Records from a dataset:
╭──
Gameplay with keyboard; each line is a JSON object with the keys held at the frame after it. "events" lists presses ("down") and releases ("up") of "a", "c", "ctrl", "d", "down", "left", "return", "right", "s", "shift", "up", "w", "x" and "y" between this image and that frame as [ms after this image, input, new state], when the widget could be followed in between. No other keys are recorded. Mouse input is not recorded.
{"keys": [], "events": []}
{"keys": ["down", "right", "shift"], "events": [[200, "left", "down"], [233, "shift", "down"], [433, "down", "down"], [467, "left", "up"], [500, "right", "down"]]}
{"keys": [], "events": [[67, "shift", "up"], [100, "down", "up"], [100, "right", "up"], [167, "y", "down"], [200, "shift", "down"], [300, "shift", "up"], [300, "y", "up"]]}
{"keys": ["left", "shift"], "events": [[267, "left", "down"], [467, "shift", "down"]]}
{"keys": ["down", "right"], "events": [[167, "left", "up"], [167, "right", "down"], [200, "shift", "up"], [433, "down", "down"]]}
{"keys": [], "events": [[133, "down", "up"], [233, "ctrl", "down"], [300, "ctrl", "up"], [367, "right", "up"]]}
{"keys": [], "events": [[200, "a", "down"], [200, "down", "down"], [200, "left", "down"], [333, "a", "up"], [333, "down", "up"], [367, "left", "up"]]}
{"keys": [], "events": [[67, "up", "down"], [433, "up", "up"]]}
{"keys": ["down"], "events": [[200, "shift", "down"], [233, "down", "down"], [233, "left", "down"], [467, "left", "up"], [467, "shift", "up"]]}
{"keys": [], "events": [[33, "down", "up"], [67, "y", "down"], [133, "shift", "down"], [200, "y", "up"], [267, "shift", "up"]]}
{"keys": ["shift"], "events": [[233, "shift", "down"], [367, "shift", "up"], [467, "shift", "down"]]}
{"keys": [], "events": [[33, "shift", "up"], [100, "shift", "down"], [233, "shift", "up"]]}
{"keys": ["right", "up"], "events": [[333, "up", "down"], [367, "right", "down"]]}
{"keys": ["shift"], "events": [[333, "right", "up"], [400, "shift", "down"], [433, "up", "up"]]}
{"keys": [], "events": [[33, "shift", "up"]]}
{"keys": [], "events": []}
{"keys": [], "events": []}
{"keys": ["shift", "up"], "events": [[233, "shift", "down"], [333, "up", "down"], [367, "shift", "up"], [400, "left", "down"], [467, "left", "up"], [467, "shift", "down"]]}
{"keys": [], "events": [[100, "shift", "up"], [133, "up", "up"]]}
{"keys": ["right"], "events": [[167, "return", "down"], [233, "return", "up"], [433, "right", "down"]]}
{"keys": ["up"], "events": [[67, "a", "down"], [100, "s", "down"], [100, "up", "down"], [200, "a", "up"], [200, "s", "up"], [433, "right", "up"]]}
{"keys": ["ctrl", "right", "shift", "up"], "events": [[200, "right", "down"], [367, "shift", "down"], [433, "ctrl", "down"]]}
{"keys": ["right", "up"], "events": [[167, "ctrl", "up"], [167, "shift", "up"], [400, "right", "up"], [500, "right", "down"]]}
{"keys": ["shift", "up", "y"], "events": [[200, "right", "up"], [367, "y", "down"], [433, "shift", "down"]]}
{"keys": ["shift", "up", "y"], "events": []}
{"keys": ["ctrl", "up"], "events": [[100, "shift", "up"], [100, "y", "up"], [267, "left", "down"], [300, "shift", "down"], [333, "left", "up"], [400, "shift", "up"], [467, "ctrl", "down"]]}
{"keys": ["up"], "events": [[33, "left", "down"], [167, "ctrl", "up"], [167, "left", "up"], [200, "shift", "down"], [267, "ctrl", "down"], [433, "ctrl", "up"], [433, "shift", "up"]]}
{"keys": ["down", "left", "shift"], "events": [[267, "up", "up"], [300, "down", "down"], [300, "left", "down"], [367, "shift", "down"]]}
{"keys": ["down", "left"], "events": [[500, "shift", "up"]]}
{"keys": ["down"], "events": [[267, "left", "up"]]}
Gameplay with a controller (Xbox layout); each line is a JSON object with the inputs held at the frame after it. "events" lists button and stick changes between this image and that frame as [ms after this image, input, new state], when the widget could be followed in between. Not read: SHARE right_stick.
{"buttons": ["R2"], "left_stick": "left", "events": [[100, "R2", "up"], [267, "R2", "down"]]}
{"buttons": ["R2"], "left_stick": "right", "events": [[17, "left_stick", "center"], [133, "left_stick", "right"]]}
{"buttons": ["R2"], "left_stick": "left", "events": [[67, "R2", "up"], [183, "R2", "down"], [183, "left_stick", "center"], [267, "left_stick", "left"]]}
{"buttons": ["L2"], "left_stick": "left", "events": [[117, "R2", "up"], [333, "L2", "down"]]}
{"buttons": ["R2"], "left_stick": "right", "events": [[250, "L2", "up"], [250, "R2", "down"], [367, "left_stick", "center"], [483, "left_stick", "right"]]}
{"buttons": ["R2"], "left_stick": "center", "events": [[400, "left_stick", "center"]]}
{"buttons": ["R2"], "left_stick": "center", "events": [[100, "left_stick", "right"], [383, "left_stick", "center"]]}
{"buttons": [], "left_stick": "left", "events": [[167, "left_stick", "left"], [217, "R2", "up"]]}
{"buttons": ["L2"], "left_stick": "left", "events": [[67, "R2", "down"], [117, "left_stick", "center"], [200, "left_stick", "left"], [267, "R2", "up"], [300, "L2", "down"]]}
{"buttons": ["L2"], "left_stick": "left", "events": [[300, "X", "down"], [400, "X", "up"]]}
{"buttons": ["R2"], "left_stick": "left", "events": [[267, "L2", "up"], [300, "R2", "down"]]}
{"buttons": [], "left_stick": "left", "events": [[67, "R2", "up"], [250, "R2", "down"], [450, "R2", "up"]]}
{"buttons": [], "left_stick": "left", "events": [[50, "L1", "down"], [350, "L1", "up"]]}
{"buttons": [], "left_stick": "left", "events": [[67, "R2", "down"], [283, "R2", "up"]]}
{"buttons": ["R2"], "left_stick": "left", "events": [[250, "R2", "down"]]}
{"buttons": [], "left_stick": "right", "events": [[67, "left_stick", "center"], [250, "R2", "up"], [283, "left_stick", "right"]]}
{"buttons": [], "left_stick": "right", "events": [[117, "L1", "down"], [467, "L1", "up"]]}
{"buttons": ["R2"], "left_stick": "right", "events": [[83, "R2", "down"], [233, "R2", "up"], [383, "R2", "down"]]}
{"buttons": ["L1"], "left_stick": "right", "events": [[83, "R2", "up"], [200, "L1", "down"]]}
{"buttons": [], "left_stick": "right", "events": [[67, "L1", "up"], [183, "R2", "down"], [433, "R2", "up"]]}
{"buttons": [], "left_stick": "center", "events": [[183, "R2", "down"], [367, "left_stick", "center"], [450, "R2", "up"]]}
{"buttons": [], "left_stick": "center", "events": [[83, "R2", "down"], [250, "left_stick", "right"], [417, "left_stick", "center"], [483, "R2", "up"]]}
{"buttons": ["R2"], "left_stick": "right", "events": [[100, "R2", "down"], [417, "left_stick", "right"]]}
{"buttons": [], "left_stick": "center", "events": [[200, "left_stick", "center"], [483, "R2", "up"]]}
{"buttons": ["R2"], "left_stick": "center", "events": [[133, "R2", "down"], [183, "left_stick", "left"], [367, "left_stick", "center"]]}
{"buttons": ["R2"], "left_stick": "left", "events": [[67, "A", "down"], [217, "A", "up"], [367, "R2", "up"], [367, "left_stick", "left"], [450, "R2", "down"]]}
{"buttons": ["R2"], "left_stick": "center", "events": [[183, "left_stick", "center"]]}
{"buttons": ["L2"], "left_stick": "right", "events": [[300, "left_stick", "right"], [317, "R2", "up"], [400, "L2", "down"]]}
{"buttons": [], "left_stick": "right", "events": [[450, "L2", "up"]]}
╰──
- [Exercise requirements] Only lines with the word "this" are wanted. Find and copy them from the records above.

- [The answer]
Gameplay with keyboard; each line is a JSON object with the keys held at the frame after it. "events" lists presses ("down") and releases ("up") of "a", "c", "ctrl", "d", "down", "left", "return", "right", "s", "shift", "up", "w", "x" and "y" between this image and that frame as [ms after this image, input, new state], when the widget could be followed in between. No other keys are recorded. Mouse input is not recorded.
Gameplay with a controller (Xbox layout); each line is a JSON object with the inputs held at the frame after it. "events" lists button and stick changes between this image and that frame as [ms after this image, input, new state], when the widget could be followed in between. Not read: SHARE right_stick.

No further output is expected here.